Maine: 42% of Medical Marijuana Contains “Harmful Contaminants”

Maine’s Office of Cannabis Policy (OCP) today released a report regarding its recent audit testing of cannabis and cannabis products in Maine’s Medical Use of Cannabis Program (MMCP).

According to the report, out of 120 samples, OCP found that 50 samples, or 42%, contained at least one contaminant that would have failed testing according to the mandatory testing standards set for Maine’s Adult Use Cannabis Program (AUCP).

Some samples failed testing for more than one contaminant, and some failed testing for multiple contaminants within a given analyte category.
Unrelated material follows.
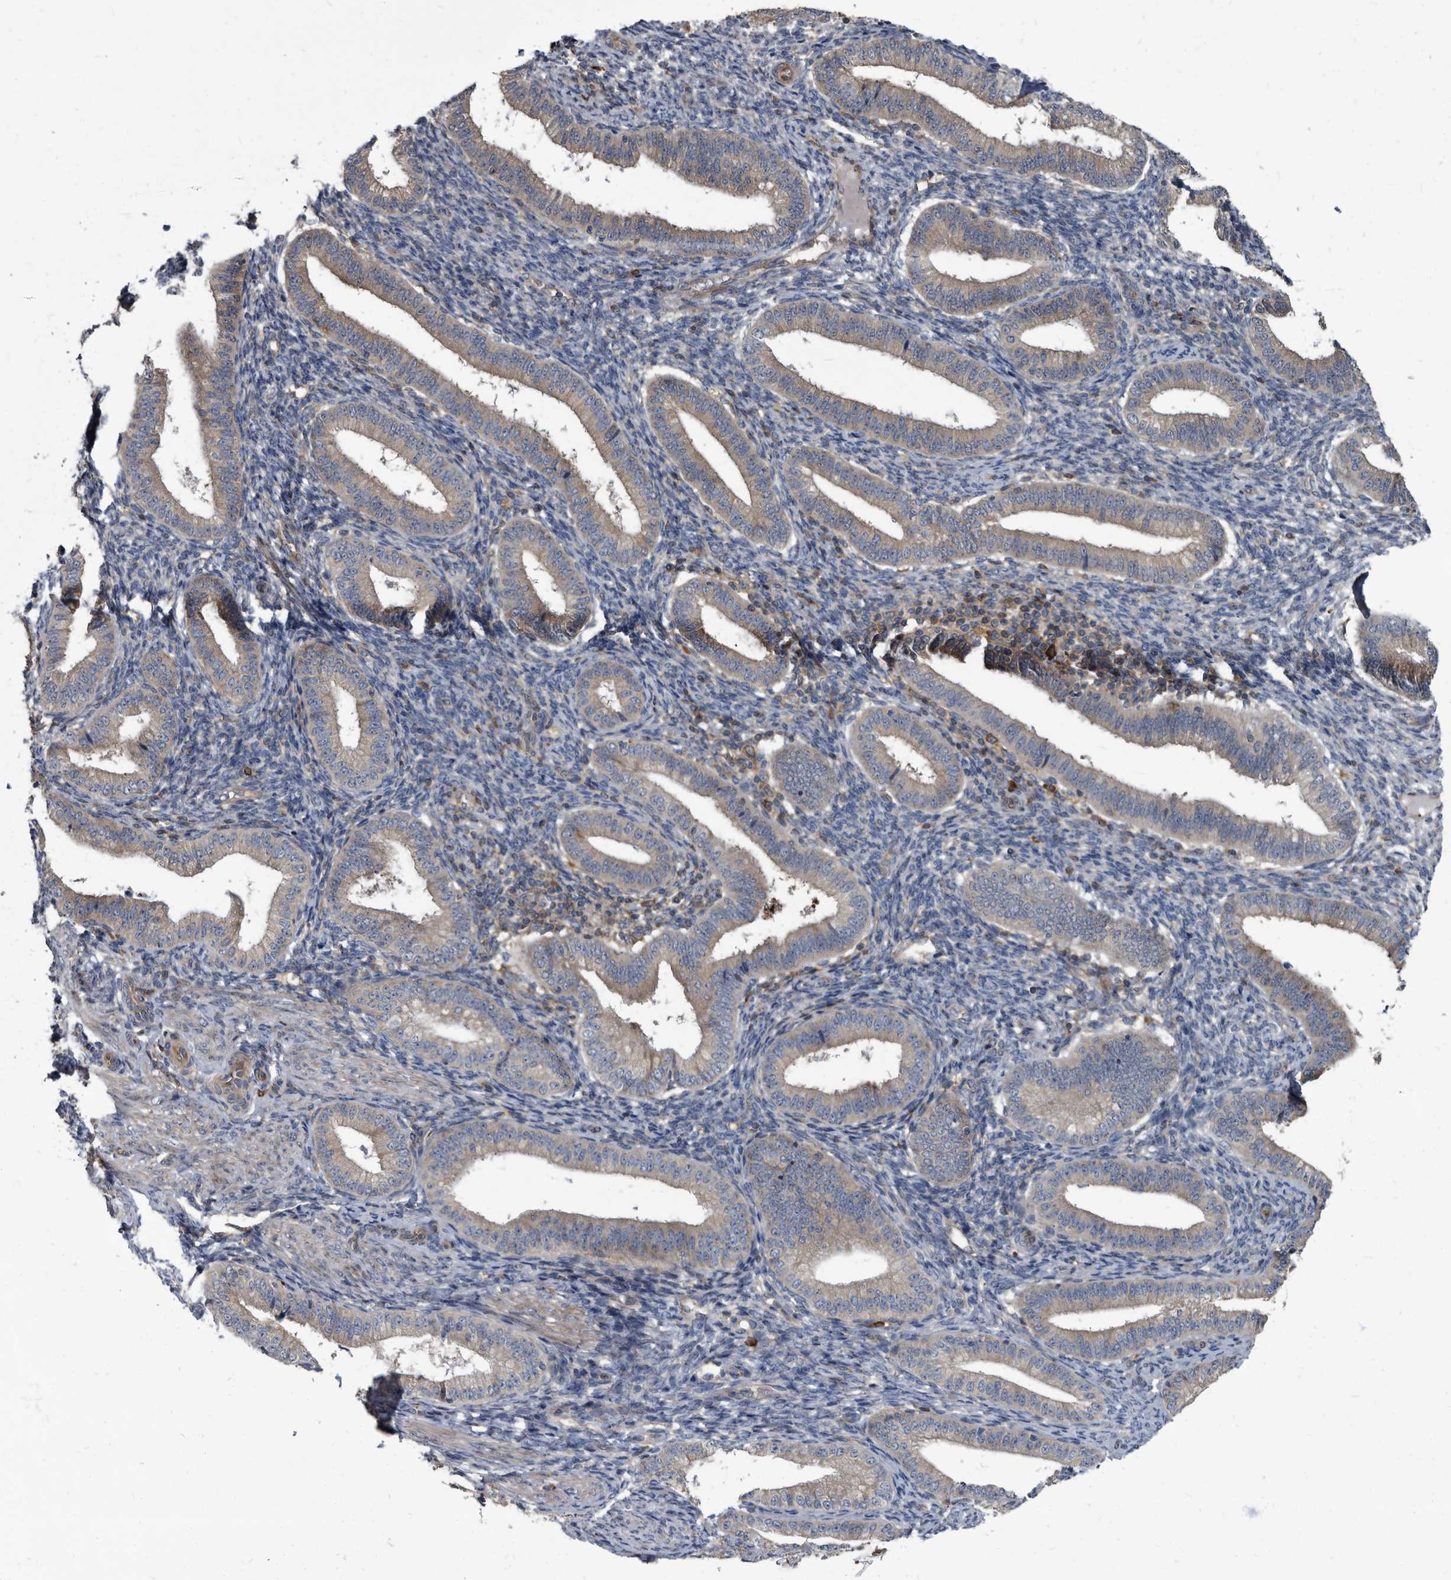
{"staining": {"intensity": "moderate", "quantity": "<25%", "location": "cytoplasmic/membranous"}, "tissue": "endometrium", "cell_type": "Cells in endometrial stroma", "image_type": "normal", "snomed": [{"axis": "morphology", "description": "Normal tissue, NOS"}, {"axis": "topography", "description": "Endometrium"}], "caption": "A brown stain shows moderate cytoplasmic/membranous positivity of a protein in cells in endometrial stroma of unremarkable human endometrium.", "gene": "CDV3", "patient": {"sex": "female", "age": 39}}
Overall, testing showed 30 failures for yeast and mold, 26 failures for pesticides, four failures for heavy metals, and one failure for filth and foreign materials.

According to an OCP press release, of the pesticides detected, myclobutanil was most prevalent with eight individual medical samples exceeding the AUCP pass/fail threshold of 200 ppb. Myclobutanil releases cyanide gas upon combustion and causes a range of mild to severe effects when inhaled. Alarmingly, one medical cannabis sample’s myclobutanil concentration was as high as 58,600 ppb, which is 293 times the pass/fail threshold established in the AUCP.
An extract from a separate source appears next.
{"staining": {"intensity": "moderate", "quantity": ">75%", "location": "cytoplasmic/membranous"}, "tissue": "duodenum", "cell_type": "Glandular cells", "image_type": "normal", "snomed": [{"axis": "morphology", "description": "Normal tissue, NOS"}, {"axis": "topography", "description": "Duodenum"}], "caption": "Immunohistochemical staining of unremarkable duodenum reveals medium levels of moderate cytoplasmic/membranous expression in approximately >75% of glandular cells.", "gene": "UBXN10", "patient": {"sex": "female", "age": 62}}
“The information and findings in OCP’s report will help to inform policy discussions involving medical cannabis testing by bringing data and science to this discussion,” said John Hudak, Director of the Office of Cannabis Policy. “Our primary goal is to protect and empower patients, and we remain concerned that the lack of mandatory testing in Maine’s medical cannabis program puts the state’s 106,000 medical cannabis patients at risk each day of complicating their medical conditions and experiencing symptoms of contamination that can be mistaken for symptoms associated with their condition.”
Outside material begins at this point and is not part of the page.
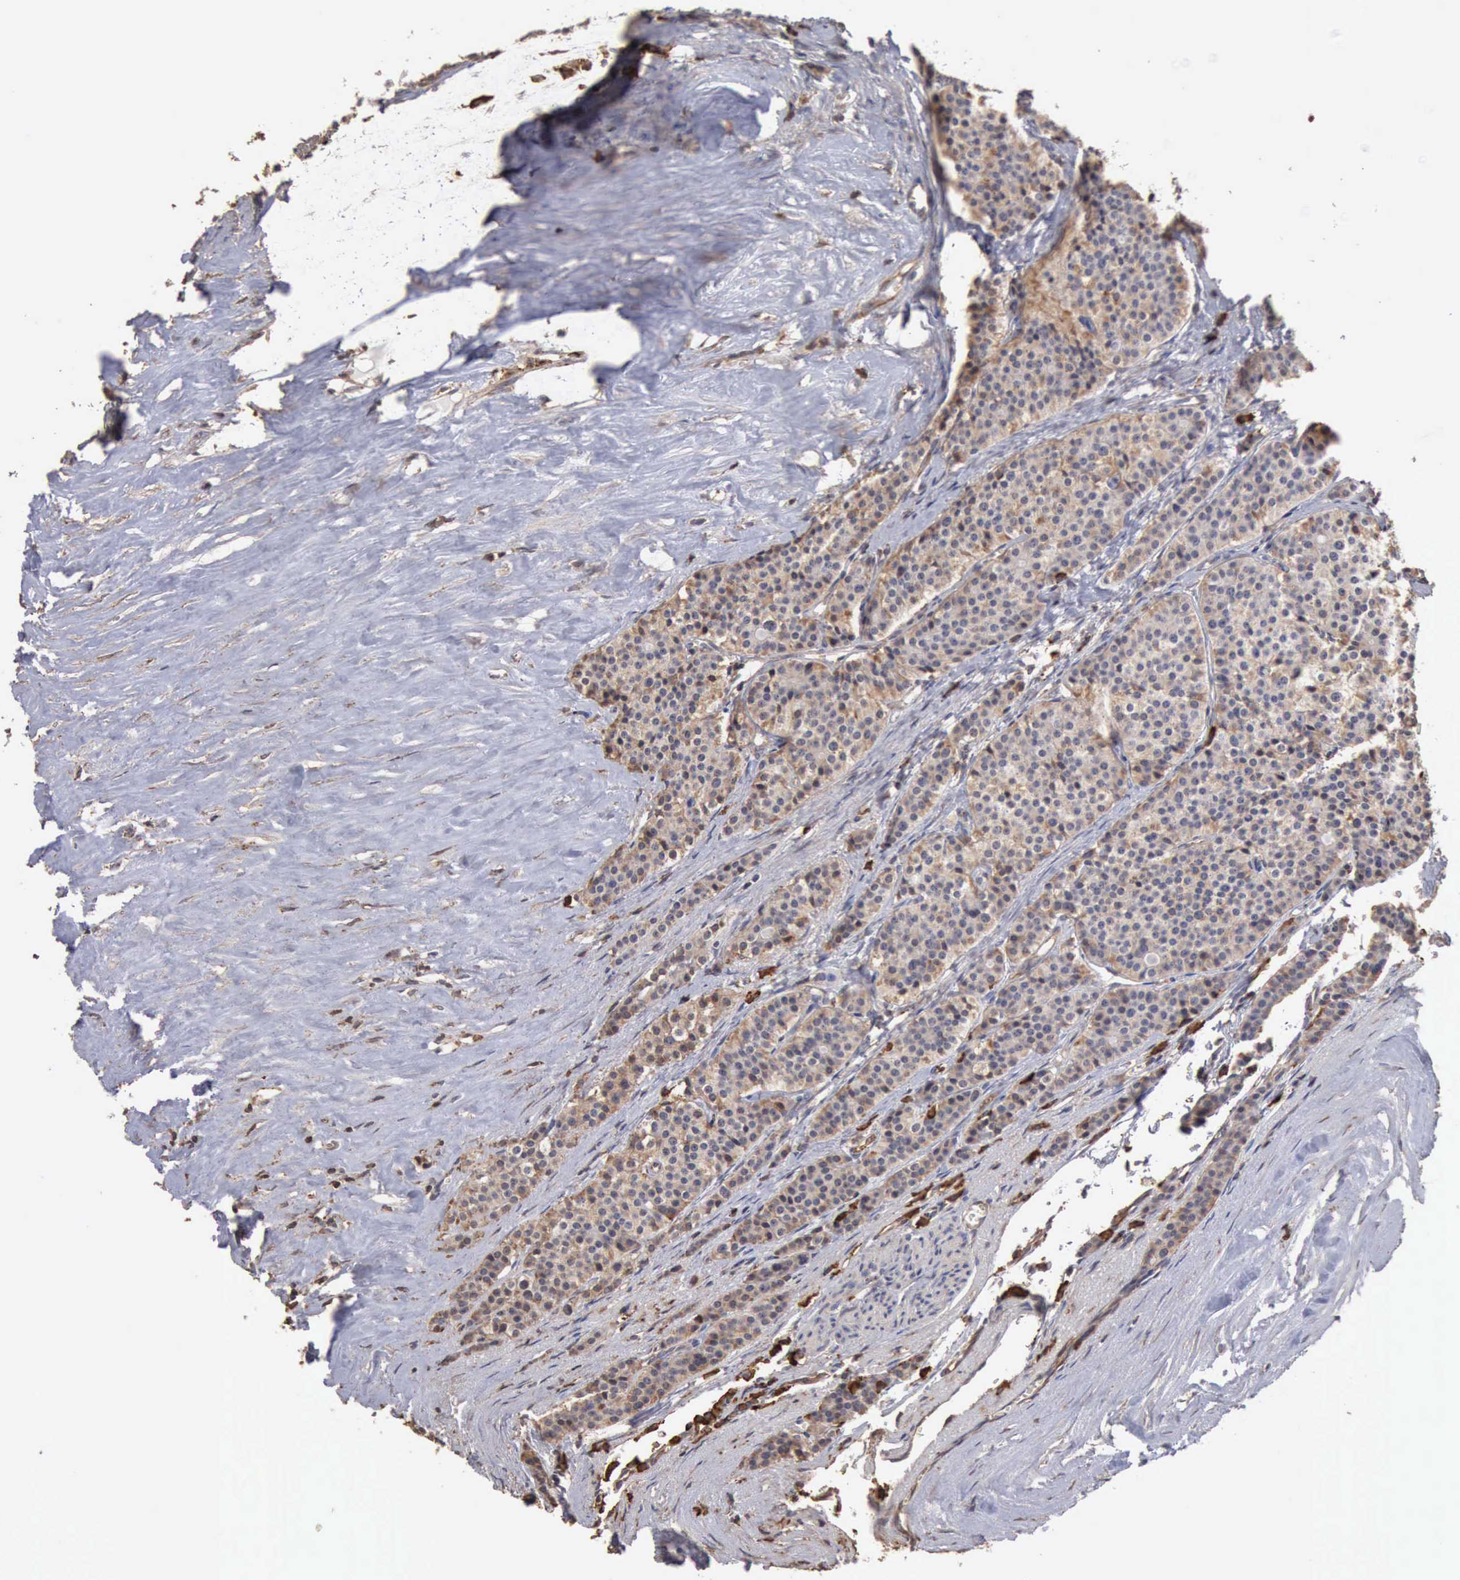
{"staining": {"intensity": "weak", "quantity": ">75%", "location": "cytoplasmic/membranous"}, "tissue": "carcinoid", "cell_type": "Tumor cells", "image_type": "cancer", "snomed": [{"axis": "morphology", "description": "Carcinoid, malignant, NOS"}, {"axis": "topography", "description": "Small intestine"}], "caption": "Immunohistochemistry (IHC) (DAB) staining of malignant carcinoid shows weak cytoplasmic/membranous protein expression in approximately >75% of tumor cells.", "gene": "GPR101", "patient": {"sex": "male", "age": 63}}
The report includes information about how certified cannabis testing facilities (CTFs) operate and become licensed in Maine, which involves licensure by OCP, certification by Maine’s Center for Disease Control & Prevention (CDC), and accreditation by an independent, third-party accreditor using ISO/IEC 17025:2017 standards. The report also identifies several policy challenges in Maine’s medical cannabis program and how they impact the state’s medical cannabis patients. Along with the lack of mandatory testing, additional problems include strict confidentiality protections that benefit businesses at the expense of patients and the lack of an inventory tracking system.

Director Hudak noted, “This data indicate that Maine’s medical cannabis program needs a comprehensive solution to reform and modernize the system in order to protect Maine’s patients.”